The Bernalillo County District Attorney’s Office said Monday a deadline had passed without the state moving forward because prosecutors are still waiting on dispatch reports and medical records for a pregnant women involved in the crash.
The state had 60 days after the release of Jones to present a case to the court, District Attorney’s Office spokeswoman Kayla Anderson said. Without the evidence in the records, she said, a judge could dismiss the case.
Anderson, however, said prosecutors anticipate moving forward when they have a completed case investigation.
Police say officers were told by witnesses that Jones ran from a crash in April that hospitalized the pregnant motorist then quickly returned to grab a handful of cash from his rental car.
Authorities say the accident occurred in southeastern Albuquerque when the driver of a rented SUV ran a red light.
Officers found a pipe with marijuana in the SUV as well as MMA and rental car documents in Jones’ name, according to a police report.
Jones and his lawyer have not commented about the case.
He faces a felony charge of leaving the scene of an accident involving personal injuries or death.
Jones, 27, was released on a $2,500 bond. A judge did not impose travel restrictions.
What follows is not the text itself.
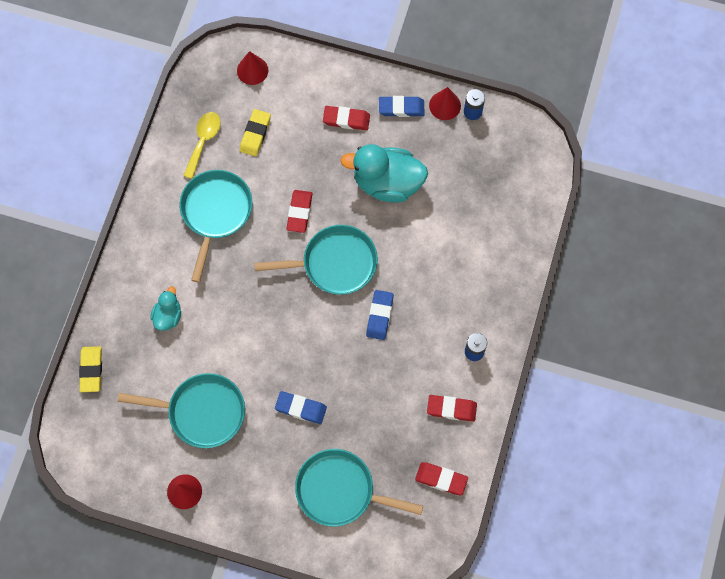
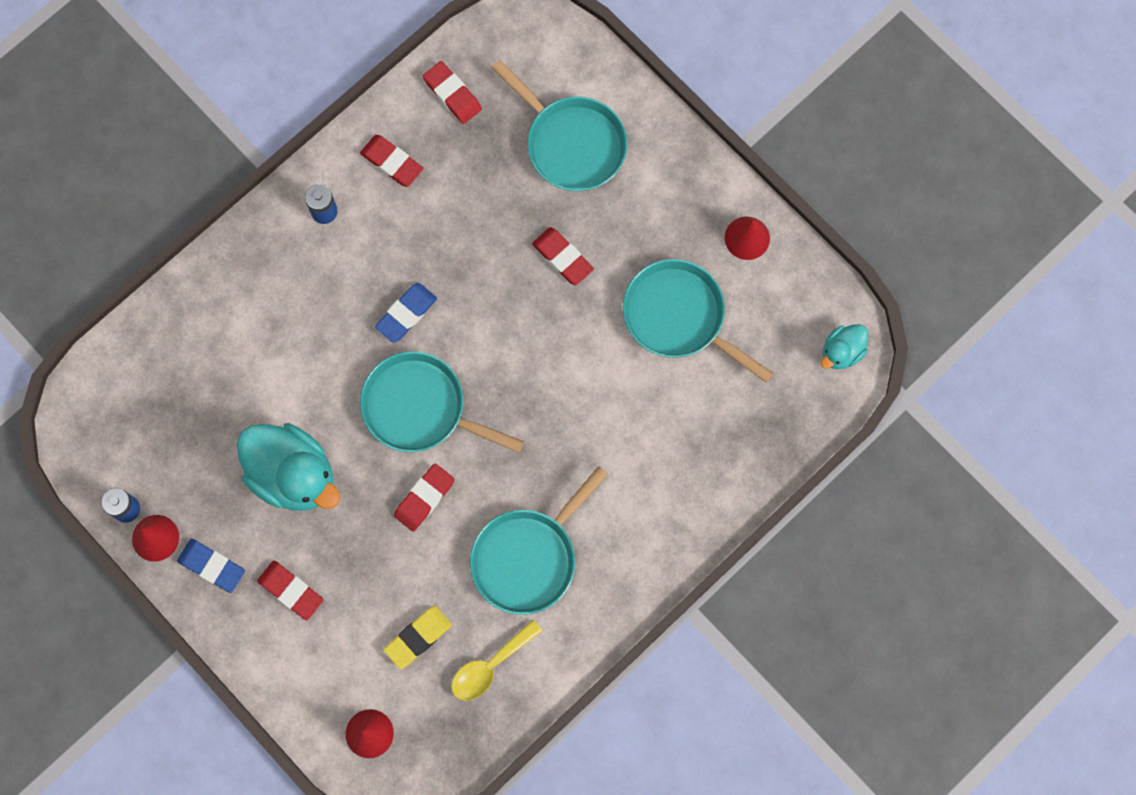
camera: 150 degrees left, 5 degrees up
(91, 370) = (784, 440): yellow eraser -> none
(168, 316) = (658, 456): turquoise duck -> turquoise duck (841, 352)
(301, 408) = (562, 258): blue eraser -> red eraser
Shortly after his arrest, Jones was stripped of his UFC light heavyweight title and suspended indefinitely.
Jones (21-1) had reigned atop the sport after his lengthy run of dominant fights but has endured legal problems and questionable behavior during most of his championship tenure.
Jones was arrested in 2012 after crashing his Bentley into a telephone pole in Binghamton, New York. He had his driver’s license suspended after being charged with DWI. He did no jail time.
Last August, Jones and fighter Daniel Cormier were involved in a brawl in the lobby of the MGM Grand casino while appearing at a promotional event. Jones was fined $50,000 and ordered to do community service by the Nevada Athletic Commission.
In early December, Jones tested positive for metabolites of cocaine while training. He was allowed to compete because the test was conducted out of competition, and he beat Cormier.
When the failed drug test became public, Jones publicly apologized for a “mistake” then spent just one day in a drug rehabilitation center before checking himself out.
Jones is a native of upstate New York. He now lives in New Mexico and works under prominent trainer Greg Jackson. Jones has two brothers who play in the NFL.